I wonder if I could describe all the little things that make Calf Pasture special. I visited the beach last weekend with one of my best friends from school. When you go there at nighttime, you can walk out to the zig-zagged pier to the very end with the lookout machines. Someone told me once that lookout machines, the ones in which you insert quarters to magnify everything in front of you, were invented in Norwalk, but I don’t know if this is true. In the summertime, you can find men fishing for bluefish, which is also the mascot of the local adult baseball team. They crowd together at the end of the boardwalk pier, competing for the best fishing pool in the water. In the summertime their smelly pails dot the boardwalk, filled with fish squirming in dark pools of water. I always wondered if these men came together or all coexisted separately.

Now, in November, the boardwalk feels cold and brittle and quiet. You can look out onto Long Island Sound, see the shadows of the small islands around the coast beyond the beach.
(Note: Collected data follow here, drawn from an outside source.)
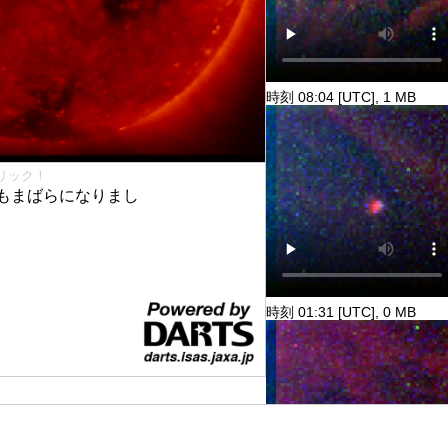
時刻 08:04 [UTC], 1 MB
リック！
もまばらになりまし
時刻 01:31 [UTC], 0 MB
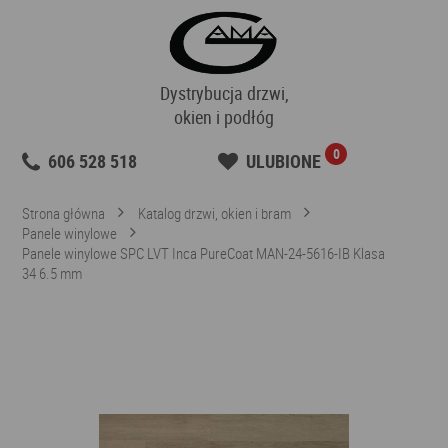
Dystrybucja drzwi,
okien i podłóg
0
606 528 518
ULUBIONE
Strona główna
Katalog drzwi, okien i bram
Panele winylowe
Panele winylowe SPC LVT Inca PureCoat MAN-24-5616-IB Klasa
34 6.5 mm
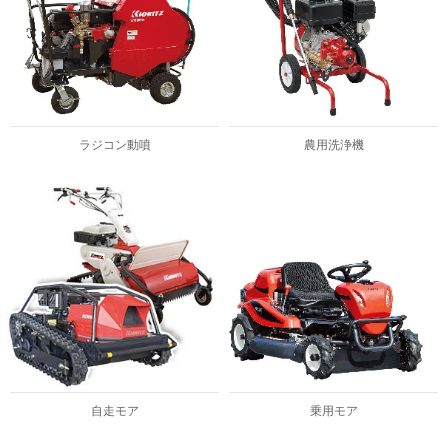
ラジコン動噴
農用洗浄機
自走モア
乗用モア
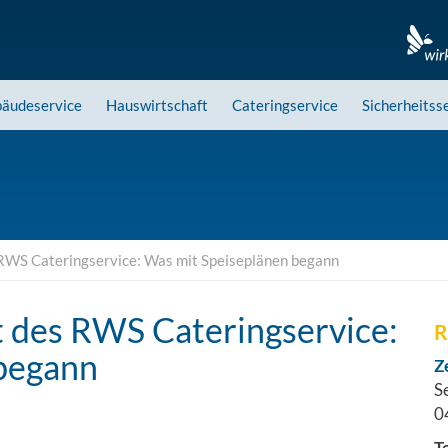
äudeservice
Hauswirtschaft
Cateringservice
Sicherheitss
 RWS Cateringservice: Was mit Speiseplänen begann
t des RWS Cateringservice:
R
begann
Z
S
0
T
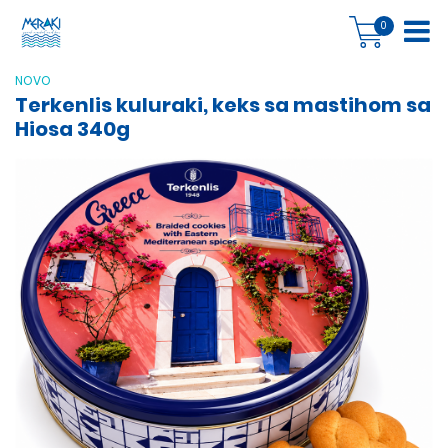
0
NOVO
Terkenlis kuluraki, keks sa mastihom sa
Hiosa 340g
The biggest island shadow you can see from the pier is Shady Island, which I obsessed over as a little kid. I thought that the island contained a whole other country of people, until, a little deflated, I learned about the sandbar that connected the island to the mainland.

In the summertime, the beach sponsors local bands to play on weekday nights. Crowds of people gather on picnic blankets to hear older men play covers of blues songs. I think of men with salt and pepper beards wielding cans of beer, and of walking from the beach to the parking lot barefoot, carrying sand into the car and driving my father crazy.

On the Fourth of July we’d go see the fireworks, and the lights go off above the local dog park, adjacent to the beach. Cars crowd on the grass to look up into the sky. I remember hiking up into the wooded hilly section of the park and looking up at the red, white and blue through the shadows of leaves.

I have so many memories of playing on the playground there, in the wooded section of the beach called “shady beach.” My mom or dad would talk with their friends on a beach blanket or wander around as my brothers and I would find endless hours of entertainment bobbing around the dirty yellow plastic, especially the special swing with the long, precarious ladder up to the peak.

In the last few weeks of summer, for the past few years, my parents and our neighbors have camped out on an island off the beach. We’d kayak out with camping supplies and pitch tents on the side of the beach facing Long Island. The island is mostly beach, but the middle is wooded and features a swing hanging from a tree branch. In the morning, when you wake up in the tent, the sun shines through the tent plastic like a warm green sheen. The feeling of my bed comforter against the rocks below me. At night, we sit around a fire and look out onto the dark water. We make a strobe light by attaching a blinking flashlight onto a stick we jam into the sand.

No matter how late of a start we get, my dad insists on his evening swim, or bringing the kayak out for a ride. Kayaking around the islands with my dad before sunset; I love how the water feels at the same level as the island floors themselves. We look over to the other hugging coast at the power plant tower. Apparently, the power plant has been dormant for over ten years. My dad swears he read in the news that Heidi Klum had a house on one of the islands; we circle them making predictions about where the security cameras might be.

There are several parties going on at a time at the beach, the sounds of each one mixing in with the others. One night in July, my friend and I parked and walked circles around the parking lot at the beach. We came across a wedding ceremony at one end and listened in from outside the fence. We could see people dancing inside: the purple polyester sheen of bridesmaids’ dresses, the makeshift plywood floor, the shining glasses and knives and spoons. The cover band played “Locked Out of Heaven” but got the words to the chorus wrong.

Last summer, I babysat my neighbor’s kids five days a week and not knowing what else to do, I took them to the beach every day. For six dollars each, we could play mini golf together: the boys would get a blue golf ball and a pink golf ball and I would try to avoid playing until they corralled me and I couldn’t let them down. The welcome center is a small shack that plays Rolling Stones and other 60s greatest hits; the music rises from hidden speakers throughout the course so the ground sings to you. I’d watch the boys, lathered with big white patches of sunscreen and outfitted in their hats and mini sunglasses, and look out onto the sound from this little parking lot course. Sometimes I would take them out to lunch at the beach cafe, maybe bringing along some of their friends, and sit at a table for an hour or so with a group of five six year olds sitting at my level with the aid of booster seats.

It’s July and I get to drive to the beach by myself and there are so many new stories to tell.